A Wasserstein distance approach for concentration of empirical risk estimates

This paper presents a unified approach based on Wasserstein distance to derive concentration bounds for empirical estimates for two broad classes of risk measures defined in the paper. The classes of risk measures introduced include as special cases well known risk measures from the finance literature such as conditional value at risk (CVaR), optimized certainty equivalent risk, spectral risk measures, utility-based shortfall risk, cumulative prospect theory (CPT) value, rank dependent expected utility and distorted risk measures. Two estimation schemes are considered, one for each class of risk measures.

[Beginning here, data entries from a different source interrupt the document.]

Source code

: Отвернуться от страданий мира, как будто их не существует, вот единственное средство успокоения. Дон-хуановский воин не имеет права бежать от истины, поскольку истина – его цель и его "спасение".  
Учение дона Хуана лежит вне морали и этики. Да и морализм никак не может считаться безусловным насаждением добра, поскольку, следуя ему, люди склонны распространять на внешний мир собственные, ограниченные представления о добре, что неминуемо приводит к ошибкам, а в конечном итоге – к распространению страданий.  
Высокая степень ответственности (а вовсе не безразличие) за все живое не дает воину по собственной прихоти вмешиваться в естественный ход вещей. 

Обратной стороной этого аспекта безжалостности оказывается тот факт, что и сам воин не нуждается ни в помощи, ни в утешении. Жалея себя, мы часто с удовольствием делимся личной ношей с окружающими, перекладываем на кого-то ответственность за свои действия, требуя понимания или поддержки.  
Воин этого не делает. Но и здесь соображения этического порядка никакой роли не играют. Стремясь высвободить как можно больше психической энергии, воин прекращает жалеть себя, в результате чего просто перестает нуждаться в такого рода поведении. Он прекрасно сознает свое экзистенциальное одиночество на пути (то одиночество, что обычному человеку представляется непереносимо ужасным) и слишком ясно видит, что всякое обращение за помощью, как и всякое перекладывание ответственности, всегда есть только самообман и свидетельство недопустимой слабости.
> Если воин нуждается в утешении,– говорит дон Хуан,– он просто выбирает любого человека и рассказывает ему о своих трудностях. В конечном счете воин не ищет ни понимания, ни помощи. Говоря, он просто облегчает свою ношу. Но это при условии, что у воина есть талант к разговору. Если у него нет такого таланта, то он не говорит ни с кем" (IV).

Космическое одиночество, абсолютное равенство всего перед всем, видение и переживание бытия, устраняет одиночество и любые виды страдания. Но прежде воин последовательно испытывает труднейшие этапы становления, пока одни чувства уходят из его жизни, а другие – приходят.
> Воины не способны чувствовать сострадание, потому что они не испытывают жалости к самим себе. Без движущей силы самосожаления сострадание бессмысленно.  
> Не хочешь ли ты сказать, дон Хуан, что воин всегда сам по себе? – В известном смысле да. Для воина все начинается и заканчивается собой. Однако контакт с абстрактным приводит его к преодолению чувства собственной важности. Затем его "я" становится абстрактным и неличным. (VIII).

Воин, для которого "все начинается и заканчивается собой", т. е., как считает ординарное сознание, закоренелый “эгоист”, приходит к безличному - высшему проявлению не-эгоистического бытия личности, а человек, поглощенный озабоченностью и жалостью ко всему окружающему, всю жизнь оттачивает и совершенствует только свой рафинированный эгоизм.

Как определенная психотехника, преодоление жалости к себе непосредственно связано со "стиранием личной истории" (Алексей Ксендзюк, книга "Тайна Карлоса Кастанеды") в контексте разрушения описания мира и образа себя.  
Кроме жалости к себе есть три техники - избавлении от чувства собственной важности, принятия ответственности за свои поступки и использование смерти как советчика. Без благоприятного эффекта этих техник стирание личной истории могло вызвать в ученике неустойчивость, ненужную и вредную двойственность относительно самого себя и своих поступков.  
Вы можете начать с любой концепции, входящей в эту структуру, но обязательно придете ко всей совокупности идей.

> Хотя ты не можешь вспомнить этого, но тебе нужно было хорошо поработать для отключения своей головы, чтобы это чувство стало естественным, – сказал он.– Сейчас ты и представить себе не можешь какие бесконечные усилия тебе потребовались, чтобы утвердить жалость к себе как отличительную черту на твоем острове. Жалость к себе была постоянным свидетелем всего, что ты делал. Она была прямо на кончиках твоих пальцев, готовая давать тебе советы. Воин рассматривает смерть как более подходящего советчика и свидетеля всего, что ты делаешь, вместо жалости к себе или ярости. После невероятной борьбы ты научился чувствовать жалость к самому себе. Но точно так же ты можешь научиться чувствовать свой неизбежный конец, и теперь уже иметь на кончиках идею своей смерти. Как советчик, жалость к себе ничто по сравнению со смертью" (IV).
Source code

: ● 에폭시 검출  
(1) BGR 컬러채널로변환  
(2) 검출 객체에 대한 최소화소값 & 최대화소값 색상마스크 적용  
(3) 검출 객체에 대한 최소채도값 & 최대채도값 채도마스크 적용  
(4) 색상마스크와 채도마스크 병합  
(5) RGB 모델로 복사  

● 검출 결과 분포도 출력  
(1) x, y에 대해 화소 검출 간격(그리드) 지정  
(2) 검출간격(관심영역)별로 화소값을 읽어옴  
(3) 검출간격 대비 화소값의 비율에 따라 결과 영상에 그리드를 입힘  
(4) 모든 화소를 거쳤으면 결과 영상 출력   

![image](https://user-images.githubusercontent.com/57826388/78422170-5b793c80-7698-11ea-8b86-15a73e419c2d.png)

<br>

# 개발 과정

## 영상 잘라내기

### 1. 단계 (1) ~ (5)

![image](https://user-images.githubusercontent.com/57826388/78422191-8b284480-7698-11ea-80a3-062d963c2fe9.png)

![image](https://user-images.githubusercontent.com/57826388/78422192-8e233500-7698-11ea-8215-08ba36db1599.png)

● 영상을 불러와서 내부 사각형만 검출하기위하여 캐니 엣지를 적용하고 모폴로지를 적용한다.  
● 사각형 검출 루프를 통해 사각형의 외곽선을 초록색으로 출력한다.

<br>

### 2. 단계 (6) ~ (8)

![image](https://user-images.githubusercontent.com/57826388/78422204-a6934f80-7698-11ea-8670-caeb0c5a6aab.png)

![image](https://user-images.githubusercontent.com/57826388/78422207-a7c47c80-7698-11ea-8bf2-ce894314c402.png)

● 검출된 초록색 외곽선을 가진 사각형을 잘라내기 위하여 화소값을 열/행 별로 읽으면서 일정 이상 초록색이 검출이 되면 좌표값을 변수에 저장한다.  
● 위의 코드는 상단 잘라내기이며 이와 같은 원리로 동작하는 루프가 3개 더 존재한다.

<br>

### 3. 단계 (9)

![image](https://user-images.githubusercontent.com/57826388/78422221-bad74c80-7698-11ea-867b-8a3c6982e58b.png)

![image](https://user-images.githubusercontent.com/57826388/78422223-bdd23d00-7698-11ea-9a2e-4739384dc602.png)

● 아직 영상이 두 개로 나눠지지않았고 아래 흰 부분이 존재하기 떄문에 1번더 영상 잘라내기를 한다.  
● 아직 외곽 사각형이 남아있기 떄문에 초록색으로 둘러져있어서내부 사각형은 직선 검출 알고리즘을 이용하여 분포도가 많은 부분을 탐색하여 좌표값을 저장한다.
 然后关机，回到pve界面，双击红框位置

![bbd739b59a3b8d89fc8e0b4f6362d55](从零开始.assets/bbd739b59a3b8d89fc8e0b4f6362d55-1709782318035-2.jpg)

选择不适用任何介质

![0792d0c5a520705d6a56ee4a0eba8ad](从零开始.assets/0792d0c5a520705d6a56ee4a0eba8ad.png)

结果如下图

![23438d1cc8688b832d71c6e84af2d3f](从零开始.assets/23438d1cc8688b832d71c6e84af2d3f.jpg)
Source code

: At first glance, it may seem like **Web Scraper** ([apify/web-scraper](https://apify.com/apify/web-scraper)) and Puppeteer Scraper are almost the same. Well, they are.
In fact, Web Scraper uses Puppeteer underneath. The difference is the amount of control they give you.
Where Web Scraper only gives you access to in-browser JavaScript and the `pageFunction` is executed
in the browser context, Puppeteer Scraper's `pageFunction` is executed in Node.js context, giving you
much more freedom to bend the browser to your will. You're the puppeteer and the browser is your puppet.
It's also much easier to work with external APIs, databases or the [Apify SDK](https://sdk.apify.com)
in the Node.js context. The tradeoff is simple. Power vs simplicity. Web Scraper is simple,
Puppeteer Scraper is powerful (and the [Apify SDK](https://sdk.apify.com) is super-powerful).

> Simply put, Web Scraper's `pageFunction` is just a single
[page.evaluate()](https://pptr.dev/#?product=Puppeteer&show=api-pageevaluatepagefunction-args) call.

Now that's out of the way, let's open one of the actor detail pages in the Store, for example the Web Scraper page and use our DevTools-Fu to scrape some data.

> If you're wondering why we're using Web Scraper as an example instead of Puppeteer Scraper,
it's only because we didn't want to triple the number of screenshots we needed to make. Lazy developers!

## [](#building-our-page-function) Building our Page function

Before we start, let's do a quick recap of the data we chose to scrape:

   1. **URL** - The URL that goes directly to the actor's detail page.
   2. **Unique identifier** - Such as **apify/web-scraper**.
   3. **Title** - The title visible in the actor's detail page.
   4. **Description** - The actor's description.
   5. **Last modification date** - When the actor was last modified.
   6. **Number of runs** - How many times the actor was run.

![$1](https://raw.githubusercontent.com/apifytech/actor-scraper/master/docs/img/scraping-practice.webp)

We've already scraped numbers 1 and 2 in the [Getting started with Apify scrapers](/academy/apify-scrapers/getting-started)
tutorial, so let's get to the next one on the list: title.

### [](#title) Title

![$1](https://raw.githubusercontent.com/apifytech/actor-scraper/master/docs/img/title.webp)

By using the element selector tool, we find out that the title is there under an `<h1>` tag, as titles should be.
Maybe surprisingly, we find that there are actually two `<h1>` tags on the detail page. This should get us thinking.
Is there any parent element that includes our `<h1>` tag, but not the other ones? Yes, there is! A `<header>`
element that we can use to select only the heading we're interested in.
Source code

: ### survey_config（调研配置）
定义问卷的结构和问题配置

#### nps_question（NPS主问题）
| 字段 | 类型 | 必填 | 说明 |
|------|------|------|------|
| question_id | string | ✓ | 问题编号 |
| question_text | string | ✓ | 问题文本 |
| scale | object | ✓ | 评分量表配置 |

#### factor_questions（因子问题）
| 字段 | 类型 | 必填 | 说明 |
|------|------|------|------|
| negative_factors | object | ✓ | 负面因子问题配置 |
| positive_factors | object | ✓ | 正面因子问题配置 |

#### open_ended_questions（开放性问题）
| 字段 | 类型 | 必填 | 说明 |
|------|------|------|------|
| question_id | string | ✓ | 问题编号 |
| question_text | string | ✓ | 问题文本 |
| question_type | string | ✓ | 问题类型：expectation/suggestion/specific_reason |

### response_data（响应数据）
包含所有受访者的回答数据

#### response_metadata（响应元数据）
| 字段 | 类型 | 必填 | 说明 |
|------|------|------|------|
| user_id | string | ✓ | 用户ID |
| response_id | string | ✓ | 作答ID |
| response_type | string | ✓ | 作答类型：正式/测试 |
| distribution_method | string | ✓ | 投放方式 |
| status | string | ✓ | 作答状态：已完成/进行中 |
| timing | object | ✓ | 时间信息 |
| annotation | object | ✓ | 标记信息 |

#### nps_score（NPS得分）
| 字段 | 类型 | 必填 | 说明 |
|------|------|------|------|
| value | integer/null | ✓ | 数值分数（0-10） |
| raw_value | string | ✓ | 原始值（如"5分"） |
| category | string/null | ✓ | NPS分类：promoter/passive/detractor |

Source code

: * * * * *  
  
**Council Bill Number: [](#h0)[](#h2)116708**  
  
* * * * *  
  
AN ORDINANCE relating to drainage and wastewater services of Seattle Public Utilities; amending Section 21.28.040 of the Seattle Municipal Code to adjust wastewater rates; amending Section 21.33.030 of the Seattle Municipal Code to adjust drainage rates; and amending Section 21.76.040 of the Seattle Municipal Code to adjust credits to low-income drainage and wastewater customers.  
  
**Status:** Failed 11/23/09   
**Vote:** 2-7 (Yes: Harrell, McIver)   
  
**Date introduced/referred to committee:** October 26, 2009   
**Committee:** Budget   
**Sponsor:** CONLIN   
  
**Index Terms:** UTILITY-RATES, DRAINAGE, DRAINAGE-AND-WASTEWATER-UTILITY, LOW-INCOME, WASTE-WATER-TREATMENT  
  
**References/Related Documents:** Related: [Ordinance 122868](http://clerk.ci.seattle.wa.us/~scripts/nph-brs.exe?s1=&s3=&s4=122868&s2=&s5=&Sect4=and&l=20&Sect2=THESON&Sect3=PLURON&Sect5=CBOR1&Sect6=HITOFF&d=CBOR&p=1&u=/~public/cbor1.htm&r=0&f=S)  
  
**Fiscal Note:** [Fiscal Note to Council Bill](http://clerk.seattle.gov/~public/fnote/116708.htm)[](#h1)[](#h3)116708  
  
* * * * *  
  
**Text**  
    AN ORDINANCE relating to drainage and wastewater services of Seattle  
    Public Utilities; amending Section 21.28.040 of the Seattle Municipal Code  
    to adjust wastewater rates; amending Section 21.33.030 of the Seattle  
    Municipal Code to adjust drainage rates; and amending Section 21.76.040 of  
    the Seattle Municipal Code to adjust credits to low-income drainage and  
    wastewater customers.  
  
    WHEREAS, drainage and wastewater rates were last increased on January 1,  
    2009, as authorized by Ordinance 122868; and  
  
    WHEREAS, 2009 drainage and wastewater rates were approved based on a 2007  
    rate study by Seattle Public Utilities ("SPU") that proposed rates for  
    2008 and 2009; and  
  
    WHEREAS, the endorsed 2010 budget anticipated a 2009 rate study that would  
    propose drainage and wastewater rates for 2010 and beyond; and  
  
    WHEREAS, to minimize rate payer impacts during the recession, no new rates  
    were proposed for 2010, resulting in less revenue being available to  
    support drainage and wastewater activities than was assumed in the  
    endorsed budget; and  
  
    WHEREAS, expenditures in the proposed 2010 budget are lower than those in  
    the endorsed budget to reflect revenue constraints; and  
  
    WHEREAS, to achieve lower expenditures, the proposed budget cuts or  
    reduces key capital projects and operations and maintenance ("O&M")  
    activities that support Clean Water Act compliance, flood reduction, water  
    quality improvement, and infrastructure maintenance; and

One estimation scheme involves applying the risk measure to the empirical distribution function formed from a collection of i.i.d. samples of the random variable (r.v.), while the second scheme involves applying the same procedure to a truncated sample. The bounds provided apply to three popular classes of distributions, namely sub-Gaussian, sub-exponential and heavy-tailed distributions. The bounds are derived by first relating the estimation error to the Wasserstein distance between the true and empirical distributions, and then using recent concentration bounds for the latter. Previous concentration bounds are available only for specific risk measures such as CVaR and CPT-value. The bounds derived in this paper are shown to either match or improve upon previous bounds in cases where they are available. The usefulness of the bounds is illustrated through an algorithm and the corresponding regret bound for a stochastic bandit problem involving a general risk measure from each of the two classes introduced in the paper.